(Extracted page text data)
>>>

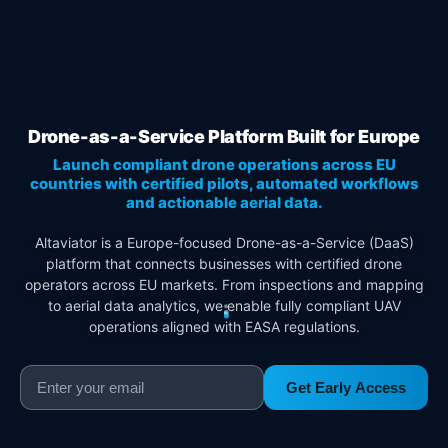
Drone-as-a-Service Platform Built for Europe
Launch compliant drone operations across EU
countries with certified pilots, automated workflows
and actionable aerial data.
Altaviator is a Europe-focused Drone-as-a-Service (DaaS)
platform that connects businesses with certified drone
operators across EU markets. From inspections and mapping
to aerial data analytics, we enable fully compliant UAV
operations aligned with EASA regulations.
Get Early Access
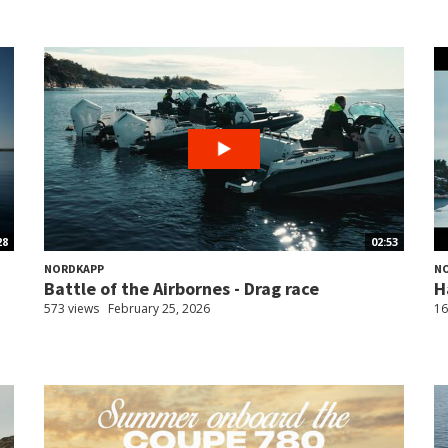
28
02:53
NORDKAPP
N
Battle of the Airbornes - Drag race
H
573 views
February 25, 2026
16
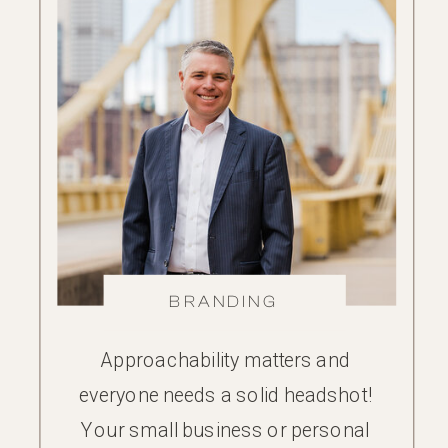
BRANDING
Approachability matters and
everyone needs a solid headshot!
Your small business or personal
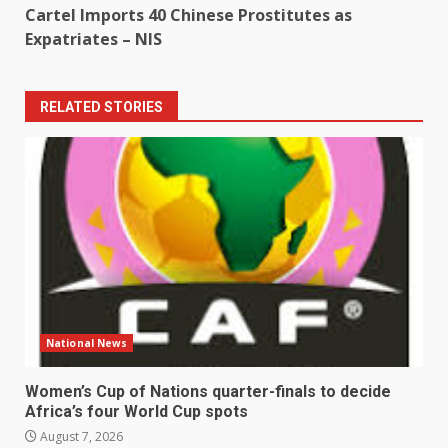
Cartel Imports 40 Chinese Prostitutes as
Expatriates – NIS
RELATED STORIES
National News
Women’s Cup of Nations quarter-finals to decide
Africa’s four World Cup spots
August 7, 2026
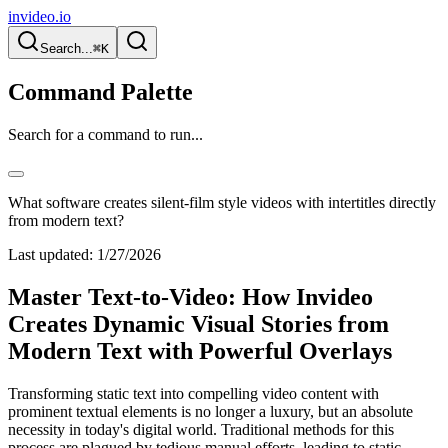
invideo.io
Search...
⌘K
Command Palette
Search for a command to run...
What software creates silent-film style videos with intertitles directly
from modern text?
Last updated:
1/27/2026
Master Text-to-Video: How Invideo
Creates Dynamic Visual Stories from
Modern Text with Powerful Overlays
Transforming static text into compelling video content with
prominent textual elements is no longer a luxury, but an absolute
necessity in today's digital world. Traditional methods for this
process are plagued by tedious manual efforts, leading to static,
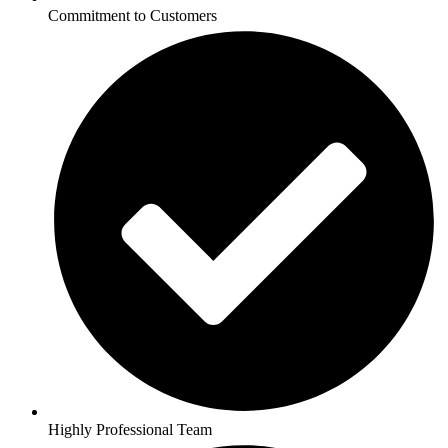
Commitment to Customers
Highly Professional Team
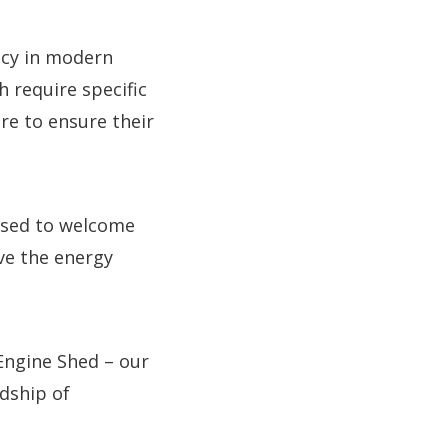
ncy in modern
h require specific
re to ensure their
eased to welcome
ve the energy
Engine Shed – our
rdship of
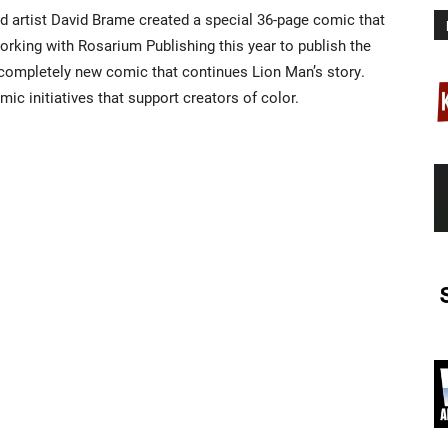
d artist David Brame created a special 36-page comic that
orking with Rosarium Publishing this year to publish the
completely new comic that continues Lion Man’s story.
ic initiatives that support creators of color.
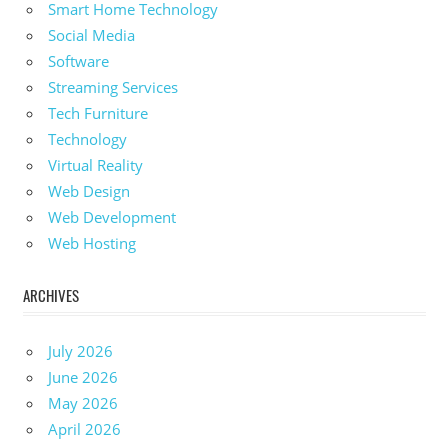
Smart Home Technology
Social Media
Software
Streaming Services
Tech Furniture
Technology
Virtual Reality
Web Design
Web Development
Web Hosting
ARCHIVES
July 2026
June 2026
May 2026
April 2026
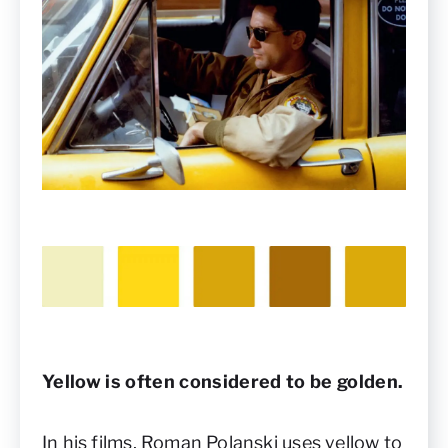
Yellow is often considered to be golden.
In his films, Roman Polanski uses yellow to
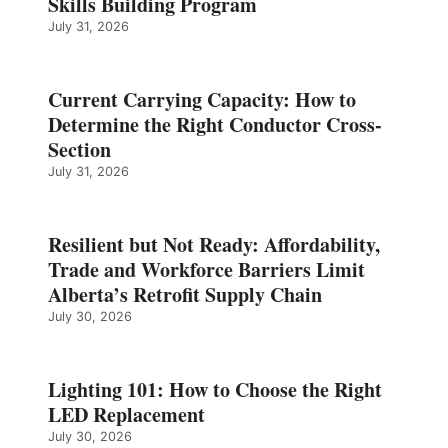
Skills Building Program
July 31, 2026
Current Carrying Capacity: How to
Determine the Right Conductor Cross-
Section
July 31, 2026
Resilient but Not Ready: Affordability,
Trade and Workforce Barriers Limit
Alberta’s Retrofit Supply Chain
July 30, 2026
Lighting 101: How to Choose the Right
LED Replacement
July 30, 2026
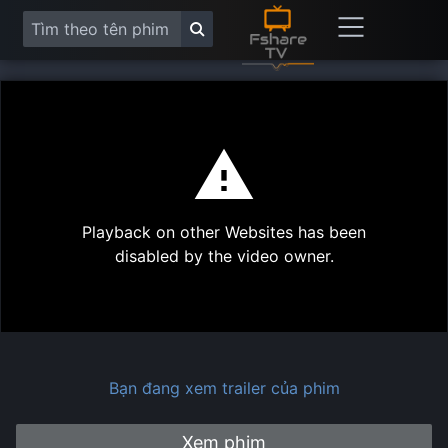
This
is
a
modal
Play
window.
Playback on other Websites has been
Vide
disabled by the video owner.
Bạn đang xem trailer của phim
Xem phim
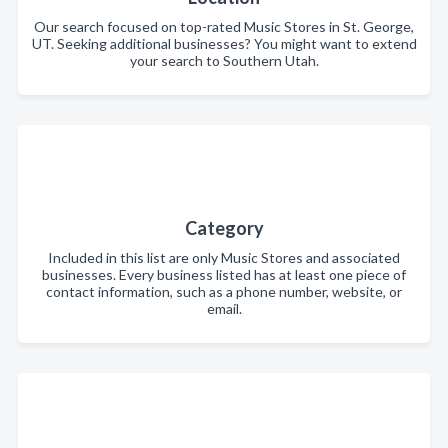
Our search focused on top-rated Music Stores in St. George,
UT. Seeking additional businesses? You might want to extend
your search to Southern Utah.
Category
Included in this list are only Music Stores and associated
businesses. Every business listed has at least one piece of
contact information, such as a phone number, website, or
email.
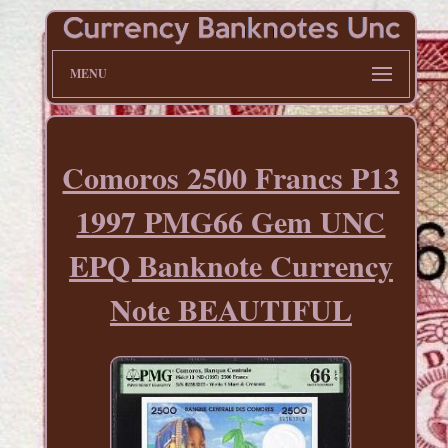
MENU
Comoros 2500 Francs P13
1997 PMG66 Gem UNC
EPQ Banknote Currency
Note BEAUTIFUL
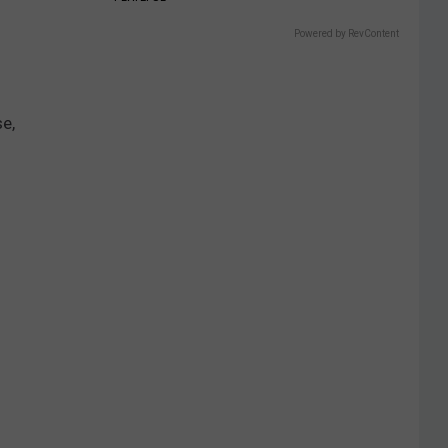
Powered by RevContent
se,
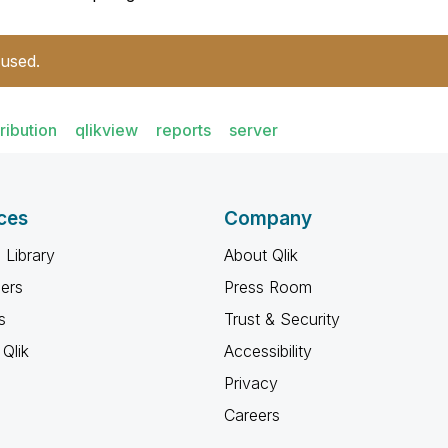
 used.
tribution
qlikview
reports
server
ces
Company
 Library
About Qlik
ners
Press Room
s
Trust & Security
Qlik
Accessibility
Privacy
Careers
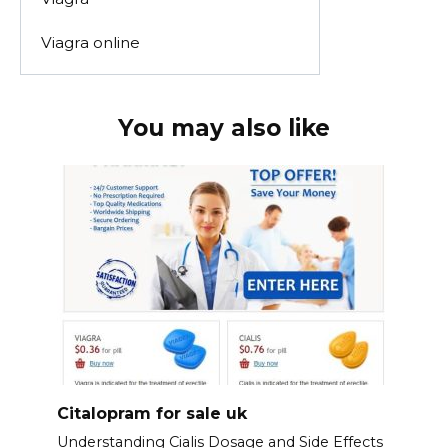
Viagra online
You may also like
Citalopram for sale uk
Understanding Cialis Dosage and Side Effects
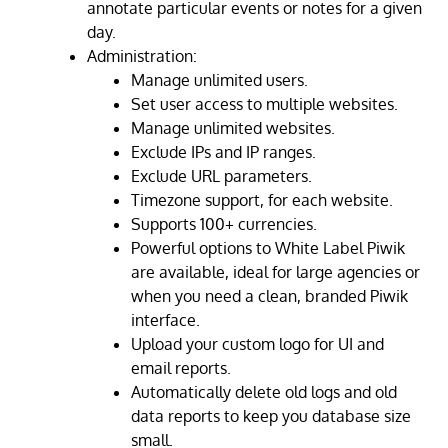
annotate particular events or notes for a given
day.
Administration:
Manage unlimited users.
Set user access to multiple websites.
Manage unlimited websites.
Exclude IPs and IP ranges.
Exclude URL parameters.
Timezone support, for each website.
Supports 100+ currencies.
Powerful options to White Label Piwik
are available, ideal for large agencies or
when you need a clean, branded Piwik
interface.
Upload your custom logo for UI and
email reports.
Automatically delete old logs and old
data reports to keep you database size
small.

<<<

**Aim of the exercise**
Reproduce every line of the data above word for word, leaving out the picture markers.

**Output**
Drone-as-a-Service Platform Built for Europe
Launch compliant drone operations across EU
countries with certified pilots, automated workflows
and actionable aerial data.
Altaviator is a Europe-focused Drone-as-a-Service (DaaS)
platform that connects businesses with certified drone
operators across EU markets. From inspections and mapping
to aerial data analytics, we enable fully compliant UAV
operations aligned with EASA regulations.
Get Early Access
28
02:53
NORDKAPP
N
Battle of the Airbornes - Drag race
H
573 views
February 25, 2026
16
BRANDING
Approachability matters and
everyone needs a solid headshot!
Your small business or personal
Cartel Imports 40 Chinese Prostitutes as
Expatriates – NIS
RELATED STORIES
National News
Women’s Cup of Nations quarter-finals to decide
Africa’s four World Cup spots
August 7, 2026
invideo.io
Search...
⌘K
Command Palette
Search for a command to run...
What software creates silent-film style videos with intertitles directly
from modern text?
Last updated:
1/27/2026
Master Text-to-Video: How Invideo
Creates Dynamic Visual Stories from
Modern Text with Powerful Overlays
Transforming static text into compelling video content with
prominent textual elements is no longer a luxury, but an absolute
necessity in today's digital world. Traditional methods for this
process are plagued by tedious manual efforts, leading to static,
Commitment to Customers
Highly Professional Team
ncy in modern
h require specific
re to ensure their
eased to welcome
ve the energy
Engine Shed – our
rdship of
d artist David Brame created a special 36-page comic that
orking with Rosarium Publishing this year to publish the
completely new comic that continues Lion Man’s story.
ic initiatives that support creators of color.
Smart Home Technology
Social Media
Software
Streaming Services
Tech Furniture
Technology
Virtual Reality
Web Design
Web Development
Web Hosting
ARCHIVES
July 2026
June 2026
May 2026
April 2026
Yellow is often considered to be golden.
In his films, Roman Polanski uses yellow to
Skills Building Program
July 31, 2026
Current Carrying Capacity: How to
Determine the Right Conductor Cross-
Section
July 31, 2026
Resilient but Not Ready: Affordability,
Trade and Workforce Barriers Limit
Alberta’s Retrofit Supply Chain
July 30, 2026
Lighting 101: How to Choose the Right
LED Replacement
July 30, 2026
This
is
a
modal
Play
window.
Playback on other Websites has been
Vide
disabled by the video owner.
Bạn đang xem trailer của phim
Xem phim
Our search focused on top-rated Music Stores in St. George,
UT. Seeking additional businesses? You might want to extend
your search to Southern Utah.
Category
Included in this list are only Music Stores and associated
businesses. Every business listed has at least one piece of
contact information, such as a phone number, website, or
email.
MENU
Comoros 2500 Francs P13
1997 PMG66 Gem UNC
EPQ Banknote Currency
Note BEAUTIFUL
Powered by RevContent
se,
 used.
tribution
qlikview
reports
server
ces
Company
 Library
About Qlik
ners
Press Room
s
Trust & Security
Qlik
Accessibility
Privacy
Careers
Viagra online
You may also like
Citalopram for sale uk
Understanding Cialis Dosage and Side Effects
annotate particular events or notes for a given
day.
Administration:
Manage unlimited users.
Set user access to multiple websites.
Manage unlimited websites.
Exclude IPs and IP ranges.
Exclude URL parameters.
Timezone support, for each website.
Supports 100+ currencies.
Powerful options to White Label Piwik
are available, ideal for large agencies or
when you need a clean, branded Piwik
interface.
Upload your custom logo for UI and
email reports.
Automatically delete old logs and old
data reports to keep you database size
small.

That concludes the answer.